Transcribe everything in the listing below exactly, except the pictures.

### Supplied data
________________

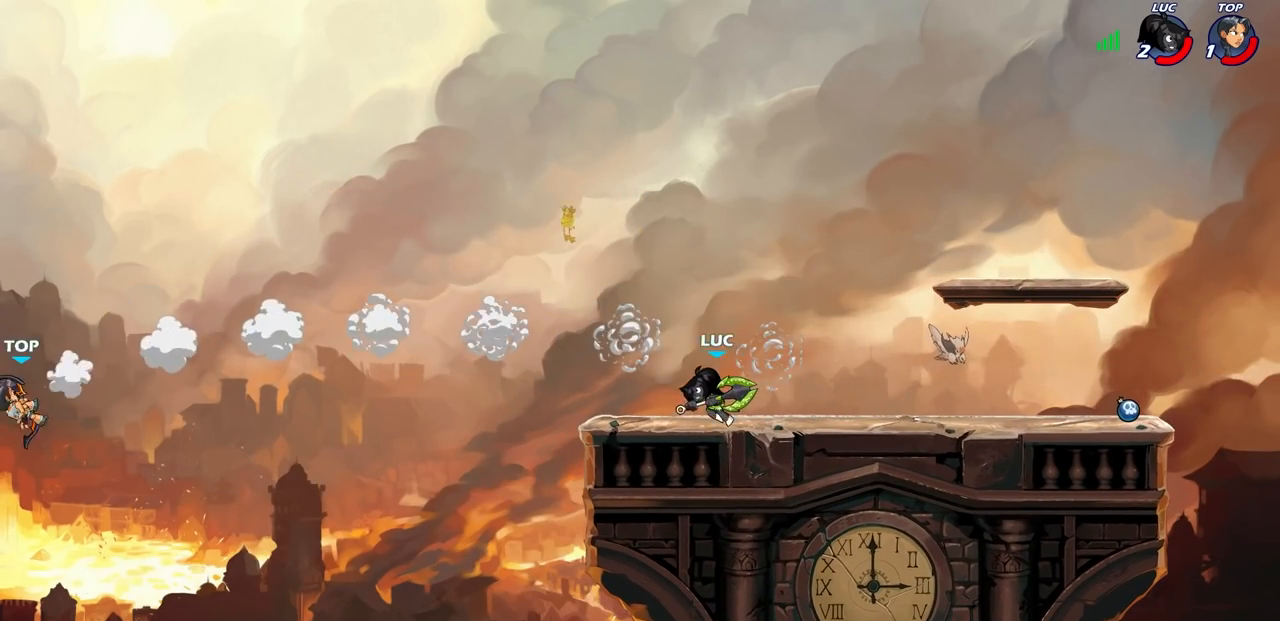
{"buttons": [], "left_stick": "up-left", "events": [[283, "R2", "down"], [300, "left_stick", "up-left"], [350, "CROSS", "down"], [450, "R2", "up"], [483, "CROSS", "up"]]}
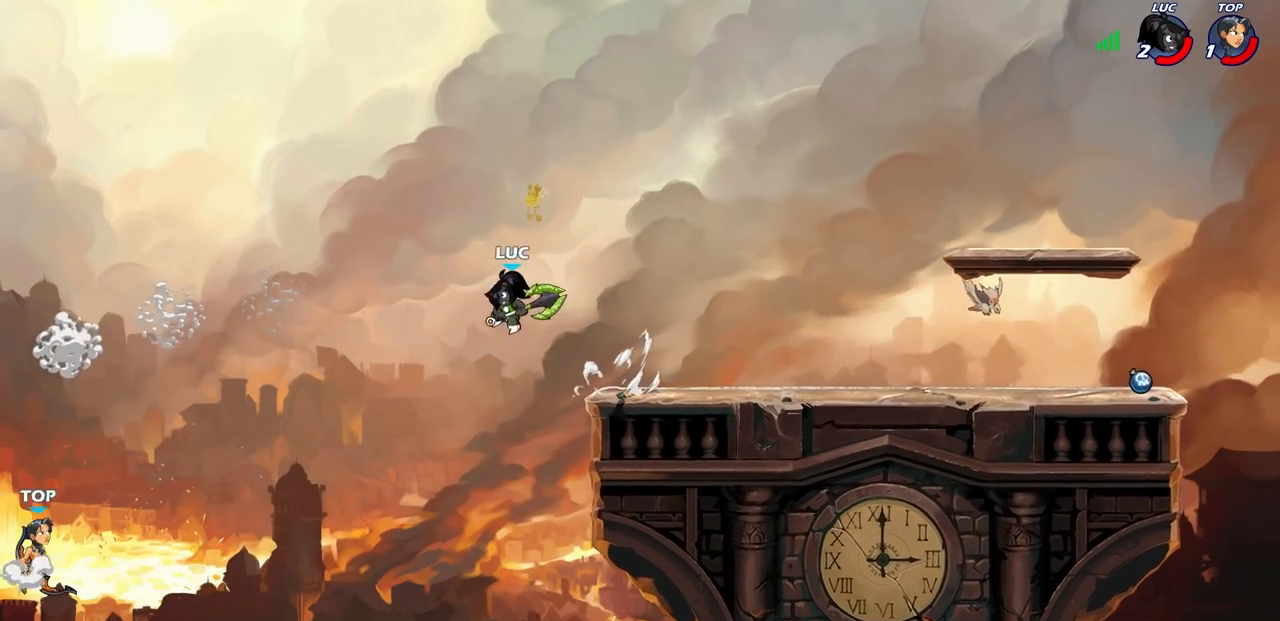
{"buttons": [], "left_stick": "right", "events": [[50, "left_stick", "right"]]}
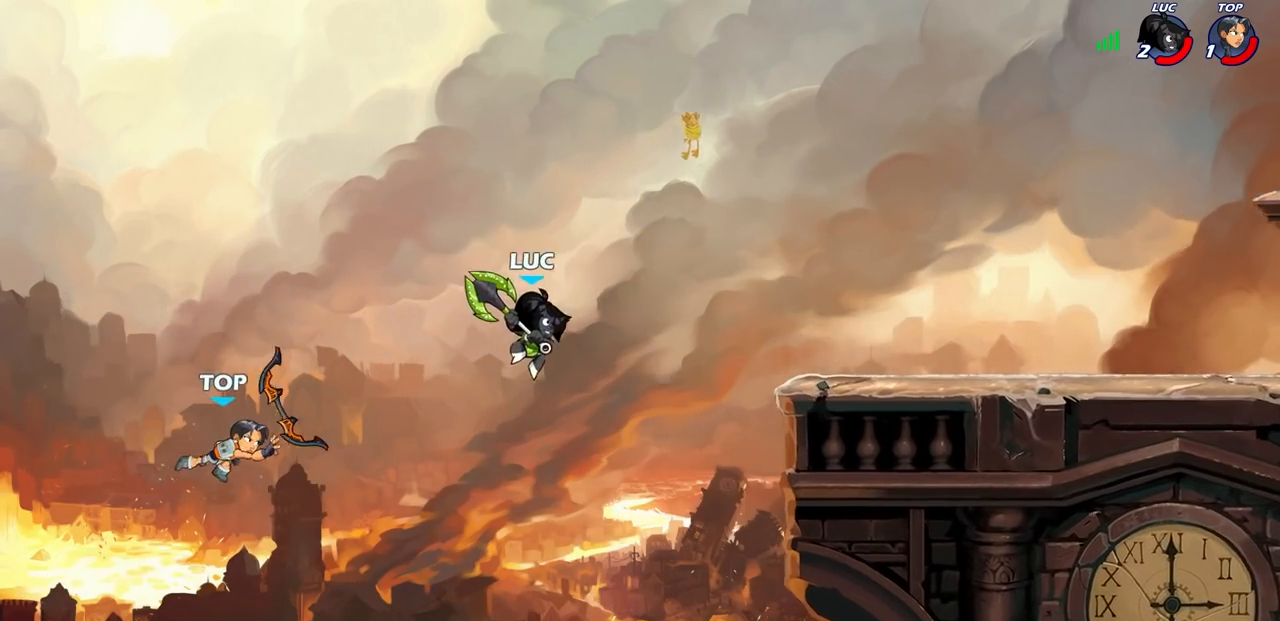
{"buttons": ["CIRCLE", "R2"], "left_stick": "center", "events": [[267, "left_stick", "up-left"], [383, "left_stick", "center"], [417, "R2", "down"], [450, "CIRCLE", "down"]]}
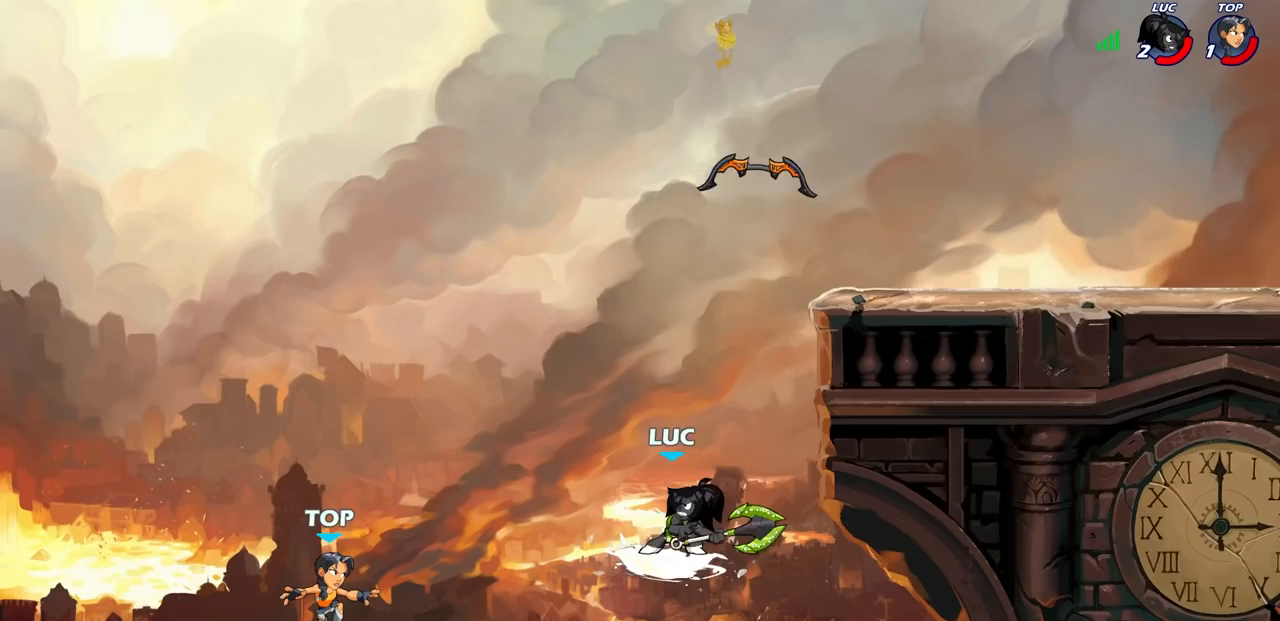
{"buttons": ["CIRCLE"], "left_stick": "center", "events": [[67, "R2", "up"]]}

________________

### Response to the task
{"buttons": [], "left_stick": "up-left", "events": [[283, "R2", "down"], [300, "left_stick", "up-left"], [350, "CROSS", "down"], [450, "R2", "up"], [483, "CROSS", "up"]]}
{"buttons": [], "left_stick": "right", "events": [[50, "left_stick", "right"]]}
{"buttons": ["CIRCLE", "R2"], "left_stick": "center", "events": [[267, "left_stick", "up-left"], [383, "left_stick", "center"], [417, "R2", "down"], [450, "CIRCLE", "down"]]}
{"buttons": ["CIRCLE"], "left_stick": "center", "events": [[67, "R2", "up"]]}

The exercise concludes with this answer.